If everyone had only done as Kijowski had suggested, it would have been a beautiful final round of championship golf to watch. Instead, we were standing on tiptoes, squeezing between bushes, climbing aboard vacant golf carts, anything we could do to see one of The Man's shots -- or just to see him stride by purposefully, head down, as we shouted at him.
When some young Australian named Aaron or Erin or something triple-bogeyed the first hole and immediately lost his edge on The Man, a quietly sinister glee spread among us. It was as though we had just watched our fat chemistry teacher split his pants. If it had been The Man who put up that opening 7, we would have outdone Jonestown's mass suicide, right on the spot.
So off we went, making a slow crawl across the pedestrian bridge over the Pennsylvania Turnpike, and by the time we reached the second tee The Man was already near the green. This is when many realized, if they hadn't already, that the only choice was to skip an occasional hole and speed ahead for good position on a future one. Others sought out a bleacher seat to squeeze themselves into.
But even with the deserters and strategists and sitters, there were still hordes of us fighting each step of the way. We'd be four or six deep around a green or tee, trying for any glimpse we could get without some 6-foot-4 knucklehead getting in our way.

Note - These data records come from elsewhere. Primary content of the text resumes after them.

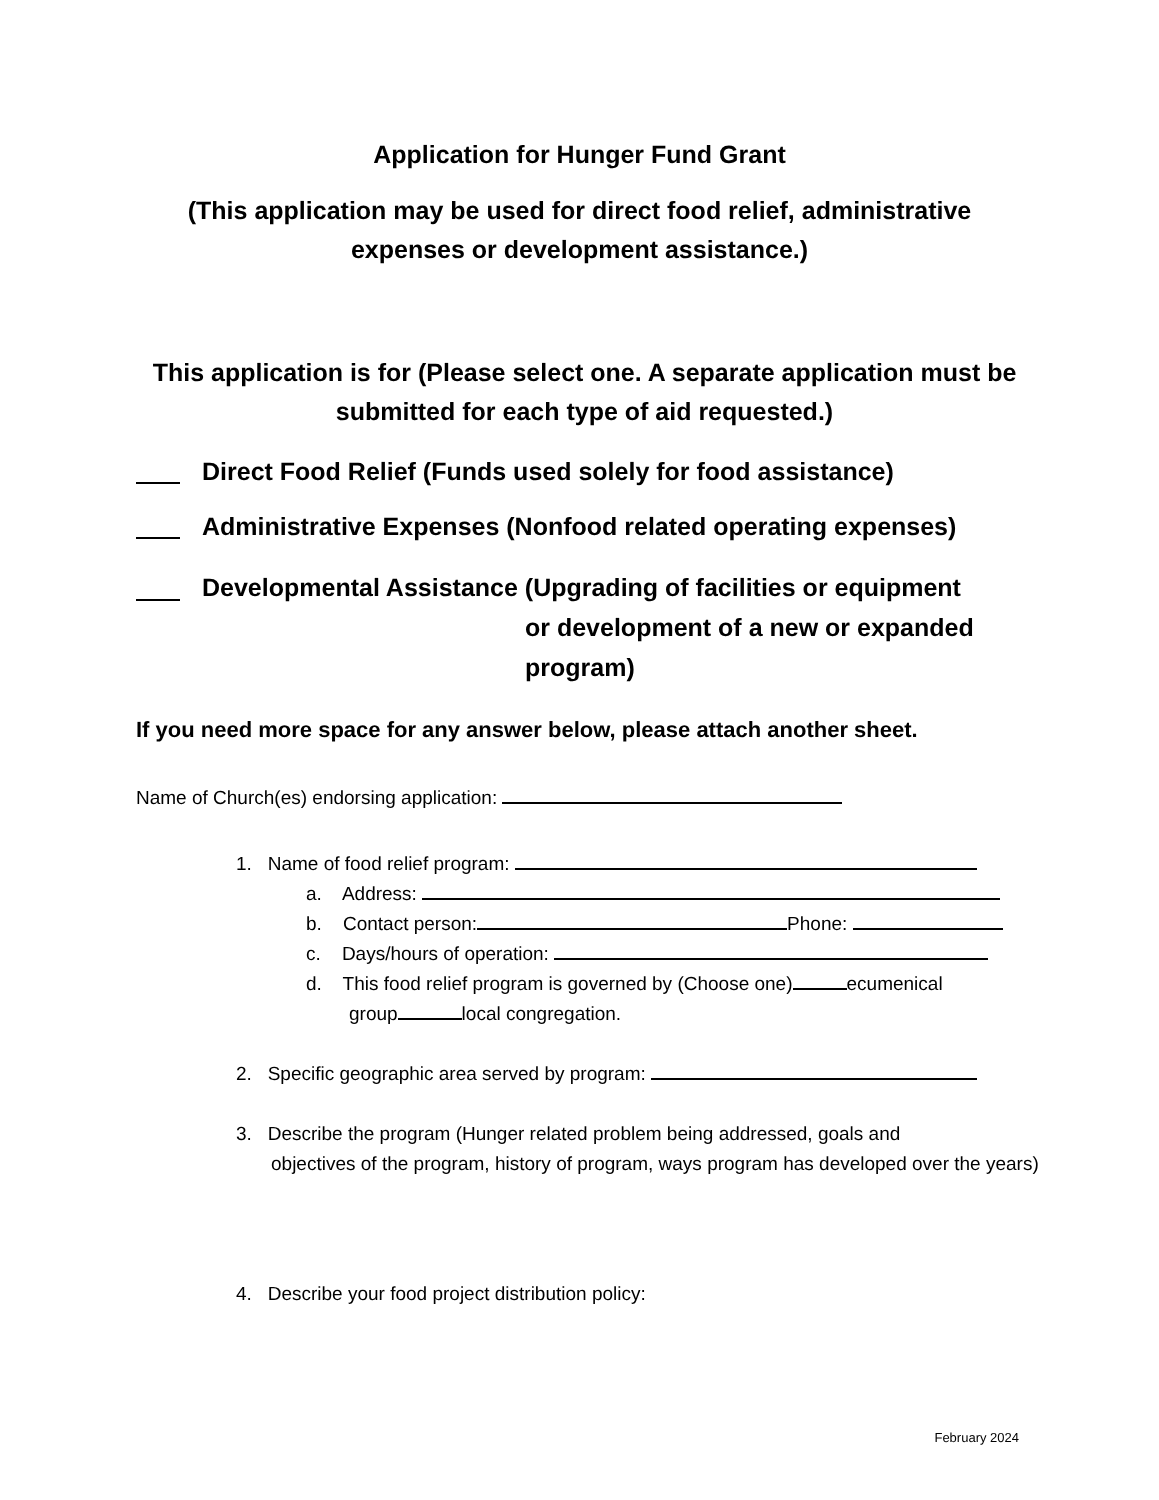Application for Hunger Fund Grant
(This application may be used for direct food relief, administrative expenses or development assistance.)
This application is for (Please select one. A separate application must be submitted for each type of aid requested.)
Direct Food Relief (Funds used solely for food assistance)
Administrative Expenses (Nonfood related operating expenses)
Developmental Assistance (Upgrading of facilities or equipment
or development of a new or expanded
program)
If you need more space for any answer below, please attach another sheet.
Name of Church(es) endorsing application:
1. Name of food relief program:
a. Address:
b. Contact person: Phone:
c. Days/hours of operation:
d. This food relief program is governed by (Choose one) ecumenical
group local congregation.
2. Specific geographic area served by program:
3. Describe the program (Hunger related problem being addressed, goals and
objectives of the program, history of program, ways program has developed over the years)
4. Describe your food project distribution policy:
February 2024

"This is what drives you crazy, when you can only tell what's happening by listening to the crowd," Bud Menacher, 66, of Seneca, says on the fourth hole, after loud applause to our left for The Man's iron shot that disappeared from our view. He adds, however, that he and his wife have a television taping it as they watch in person. Brilliant!
As we march along, getting hotter and more crowded in late afternoon, the thing that keeps us from getting testy is The Man is right there in contention. He can win this thing, if he would just sink a birdie putt or two. We cheer for his putts that save par, but we would dance naked in the fairways for him if he would only make one blasted birdie.
On the par 3 13th, his excellent chance at a deuce eludes him. We groan. A man from New Jersey wearing a Ping hat slaps it on his thigh in disgust. Murmurs mount that The Man was making the same errors yesterday. Few are willing to defect, however, despite cheers increasingly popping up elsewhere for adversaries.
"I just like to see records broken," such as The Man's quest for most major championships, explains Dave Stong, 56, of Ambler, Montgomery County. "There's nothing better than seeing the No. 1 man on the planet play."
By the time the players and throng are at the 17th green, viewing conditions are impossible. Paul Schneider, 27, of West Mifflin, offers to yield the $32 USGA-approved chair he had bought and stood on throughout the round. The 18-inch vertical lift had done wonders for the spectating of he and his buddy, Mark Szewczykowski of Erie.
"If we didn't have these chairs -- pardon my French -- we were $&#
&," says Szewczykowski, known as "Eye chart" to his friends.
After another par by The Man, the pair are racing off with their chairs toward the 18th green. Many of the rest of us stop near the final hole's tee, because the elevation of the course is helpful to sightlines. Through binoculars from a mere 400 yards away, we watch the final shots of the biggest golf event most of us will attend in our lives.
It is anti-climactic. The Man does the same thing he has done seemingly on every hole, and a man from an entirely different continent wins.
No one mocks or scorns The Man as we file toward exits and shuttle buses. Yes, he may have disappointed us. But lose us? Never.